EXERCISE TASKS:
A: Answer these questions from the PPCEF documentation page, marking each answer with the same numeral as its question.
(i) What does the plausibility term of the combined objective measure?
(ii) What is the default value of the lr parameter?
(iii) According to the strengths listed, what kind of data does PPCEF work well with?
B: Write the next part of the PPCEF documentation page, picking up right after its last line.

DOCUMENT PASSAGE:
..............................
Skip to content

PPCEF

Plausible Probabilistic Counterfactual Explanations with Flows

PPCEF is the flagship method of this library, generating counterfactuals that are both valid and plausible by leveraging normalizing flows.

Overview

PPCEF optimizes counterfactuals to lie in high-density regions of the data distribution, ensuring they represent realistic inputs rather than adversarial examples.

Key Innovation

Unlike proximity-only methods, PPCEF uses a generative model (normalizing flow) to assess and maximize the plausibility of generated counterfactuals.

Algorithm

The method minimizes a combined objective:

\[ \mathcal{L} = \alpha \cdot \mathcal{L}_{\text{validity}} + \beta \cdot \mathcal{L}_{\text{proximity}} + \gamma \cdot \mathcal{L}_{\text{plausibility}} \]

Where: - \(\mathcal{L}_{\text{validity}}\): Cross-entropy loss for target class - \(\mathcal{L}_{\text{proximity}}\): Distance to original instance - \(\mathcal{L}_{\text{plausibility}}\): Negative log-likelihood under the flow

Usage

from counterfactuals.cf_methods.local_methods import PPCEF
from counterfactuals.models.generators import MaskedAutoregressiveFlow
from counterfactuals.models.classifiers import MLPClassifier

# Initialize models
gen_model = MaskedAutoregressiveFlow(...)
classifier = MLPClassifier(...)

# Create PPCEF instance
method = PPCEF(
    gen_model=gen_model,
    disc_model=classifier,
    disc_model_criterion=torch.nn.CrossEntropyLoss(),
    device="cuda"
)

# Generate counterfactual
result = method.explain(
    X=instance,
    y_origin=0,
    y_target=1,
    X_train=X_train,
    y_train=y_train,
    epochs=100,
    lr=0.01,
    alpha=1.0,
    beta=0.5
)

Parameters

Parameter Type Default Description
gen_model BaseGenerator required Trained generative model (flow)
disc_model BaseClassifier required Trained classifier
epochs int 100 Optimization iterations
lr float 0.01 Learning rate
alpha float 1.0 Validity loss weight
beta float 0.5 Proximity loss weight

Strengths

  • High plausibility of generated counterfactuals
  • Works well with tabular data
  • Supports actionability constraints

Limitations

  • Requires training a generative model
  • Slower than simple optimization methods
  • Performance depends on flow quality

References

  • [Paper citation placeholder]

API Reference

PPCEF

PPCEF(gen_model, disc_model, disc_model_criterion, device=None)
..............................
[Collected data entries]
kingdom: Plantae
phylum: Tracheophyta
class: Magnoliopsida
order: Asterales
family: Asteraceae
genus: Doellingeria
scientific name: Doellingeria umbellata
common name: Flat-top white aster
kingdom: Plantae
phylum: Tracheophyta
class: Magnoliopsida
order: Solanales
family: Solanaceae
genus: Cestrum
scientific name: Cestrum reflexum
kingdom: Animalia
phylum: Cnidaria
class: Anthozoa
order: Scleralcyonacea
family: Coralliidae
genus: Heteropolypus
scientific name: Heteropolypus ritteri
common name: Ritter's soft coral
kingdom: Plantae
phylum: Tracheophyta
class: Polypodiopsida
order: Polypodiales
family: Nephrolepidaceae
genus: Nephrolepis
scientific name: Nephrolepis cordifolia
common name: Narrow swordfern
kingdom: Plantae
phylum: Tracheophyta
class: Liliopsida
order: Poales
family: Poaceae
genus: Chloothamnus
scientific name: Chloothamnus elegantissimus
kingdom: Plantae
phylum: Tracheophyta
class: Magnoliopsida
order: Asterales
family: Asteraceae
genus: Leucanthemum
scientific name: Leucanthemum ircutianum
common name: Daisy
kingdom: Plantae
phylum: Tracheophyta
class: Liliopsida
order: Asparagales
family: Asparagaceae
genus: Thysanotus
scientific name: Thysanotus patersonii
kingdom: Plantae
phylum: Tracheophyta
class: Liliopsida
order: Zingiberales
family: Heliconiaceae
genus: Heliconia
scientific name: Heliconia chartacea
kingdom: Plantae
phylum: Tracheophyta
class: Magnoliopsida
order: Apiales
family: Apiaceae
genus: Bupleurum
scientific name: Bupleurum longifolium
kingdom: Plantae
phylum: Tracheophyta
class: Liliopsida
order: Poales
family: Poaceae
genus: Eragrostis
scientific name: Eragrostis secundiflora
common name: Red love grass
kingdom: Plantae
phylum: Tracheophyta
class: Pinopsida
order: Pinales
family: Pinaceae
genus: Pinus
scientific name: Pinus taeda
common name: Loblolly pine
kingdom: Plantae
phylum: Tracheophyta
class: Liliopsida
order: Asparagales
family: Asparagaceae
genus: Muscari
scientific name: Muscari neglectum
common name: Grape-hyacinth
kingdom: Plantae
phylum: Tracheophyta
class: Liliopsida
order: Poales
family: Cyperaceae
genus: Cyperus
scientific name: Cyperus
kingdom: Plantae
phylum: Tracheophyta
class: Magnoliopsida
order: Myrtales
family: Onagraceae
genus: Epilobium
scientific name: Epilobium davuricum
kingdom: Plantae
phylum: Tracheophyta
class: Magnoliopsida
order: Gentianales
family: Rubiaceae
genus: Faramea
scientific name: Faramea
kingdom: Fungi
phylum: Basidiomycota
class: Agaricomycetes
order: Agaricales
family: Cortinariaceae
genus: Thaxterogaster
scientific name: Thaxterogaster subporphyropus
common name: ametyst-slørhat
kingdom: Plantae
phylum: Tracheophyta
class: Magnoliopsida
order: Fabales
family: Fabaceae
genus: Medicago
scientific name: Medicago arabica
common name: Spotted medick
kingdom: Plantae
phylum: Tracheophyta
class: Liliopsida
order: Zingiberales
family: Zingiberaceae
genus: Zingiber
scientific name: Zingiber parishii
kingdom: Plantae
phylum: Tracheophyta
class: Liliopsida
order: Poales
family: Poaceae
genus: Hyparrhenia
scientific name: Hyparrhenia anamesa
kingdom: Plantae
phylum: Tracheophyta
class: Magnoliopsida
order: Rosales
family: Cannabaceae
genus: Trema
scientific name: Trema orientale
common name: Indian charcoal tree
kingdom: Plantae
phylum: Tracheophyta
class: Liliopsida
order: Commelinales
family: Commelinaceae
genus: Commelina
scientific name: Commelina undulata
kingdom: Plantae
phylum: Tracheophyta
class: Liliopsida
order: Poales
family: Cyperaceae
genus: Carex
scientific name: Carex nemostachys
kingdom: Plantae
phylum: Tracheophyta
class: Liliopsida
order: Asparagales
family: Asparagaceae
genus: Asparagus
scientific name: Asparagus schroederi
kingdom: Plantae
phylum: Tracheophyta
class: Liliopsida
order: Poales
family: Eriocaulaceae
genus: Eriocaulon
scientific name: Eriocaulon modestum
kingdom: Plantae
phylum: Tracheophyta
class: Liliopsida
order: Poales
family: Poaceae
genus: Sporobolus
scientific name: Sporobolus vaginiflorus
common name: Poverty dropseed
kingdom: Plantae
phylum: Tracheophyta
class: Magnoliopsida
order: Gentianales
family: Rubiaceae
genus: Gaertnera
..............................
THE RESULTS:
A:
(i) The negative log-likelihood under the flow
(ii) 0.01
(iii) Tabular data

B:
Bases: BaseCounterfactualMethod, LocalCounterfactualMixin

Source code in counterfactuals/cf_methods/local_methods/ppcef/ppcef.py
def __init__(
    self,
    gen_model: GenerativePytorchMixin,
    disc_model: PytorchBase,
    disc_model_criterion,
    device=None,
):
    self.disc_model_criterion = disc_model_criterion
    self.gen_model = gen_model
    self.disc_model = disc_model
    self.device = device if device is not None else "cpu"
    self.gen_model.to(self.device)
    self.disc_model.to(self.device)
    self.beta = 0

explain

explain(X, y_origin, y_target, X_train, y_train)

Explains the model's prediction for a given input.

Source code in counterfactuals/cf_methods/local_methods/ppcef/ppcef.py
def explain(
    self,
    X: np.ndarray,
    y_origin: np.ndarray,
    y_target: np.ndarray,
    X_train: np.ndarray,
    y_train: np.ndarray,
):
    """
    Explains the model's prediction for a given input.
    """
    raise NotImplementedError("This method is not implemented for this class.")

explain_dataloader

explain_dataloader(dataloader, epochs=1000, lr=0.0005, patience_eps=1e-05, **search_step_kwargs)

Search counterfactual explanations for the given dataloader.

Source code in counterfactuals/cf_methods/local_methods/ppcef/ppcef.py
def explain_dataloader(
    self,
    dataloader: DataLoader,
    epochs: int = 1000,
    lr: float = 0.0005,
    patience_eps: int = 1e-5,
    **search_step_kwargs,
):
    """
    Search counterfactual explanations for the given dataloader.
    """
    self.epochs = epochs
    self.gen_model.eval()
    for param in self.gen_model.parameters():
        param.requires_grad = False

    if self.disc_model:
        self.disc_model.eval()
        for param in self.disc_model.parameters():
            param.requires_grad = False

    deltas = []
    target_class = []
    original = []
    original_class = []
    for xs_origin, contexts_origin in dataloader:
        xs_origin = xs_origin.to(self.device)
        contexts_origin = contexts_origin.to(self.device)

        contexts_origin = contexts_origin.reshape(-1, 1)
        contexts_target = torch.abs(1 - contexts_origin)

        xs_origin = torch.as_tensor(xs_origin)
        xs_origin.requires_grad = False
        delta = torch.zeros_like(xs_origin, requires_grad=True)

        optimizer = optim.Adam([delta], lr=lr)
        loss_components_logging = {}

        for epoch in (epoch_pbar := tqdm(range(epochs))):
            search_step_kwargs["epoch"] = epoch
            optimizer.zero_grad()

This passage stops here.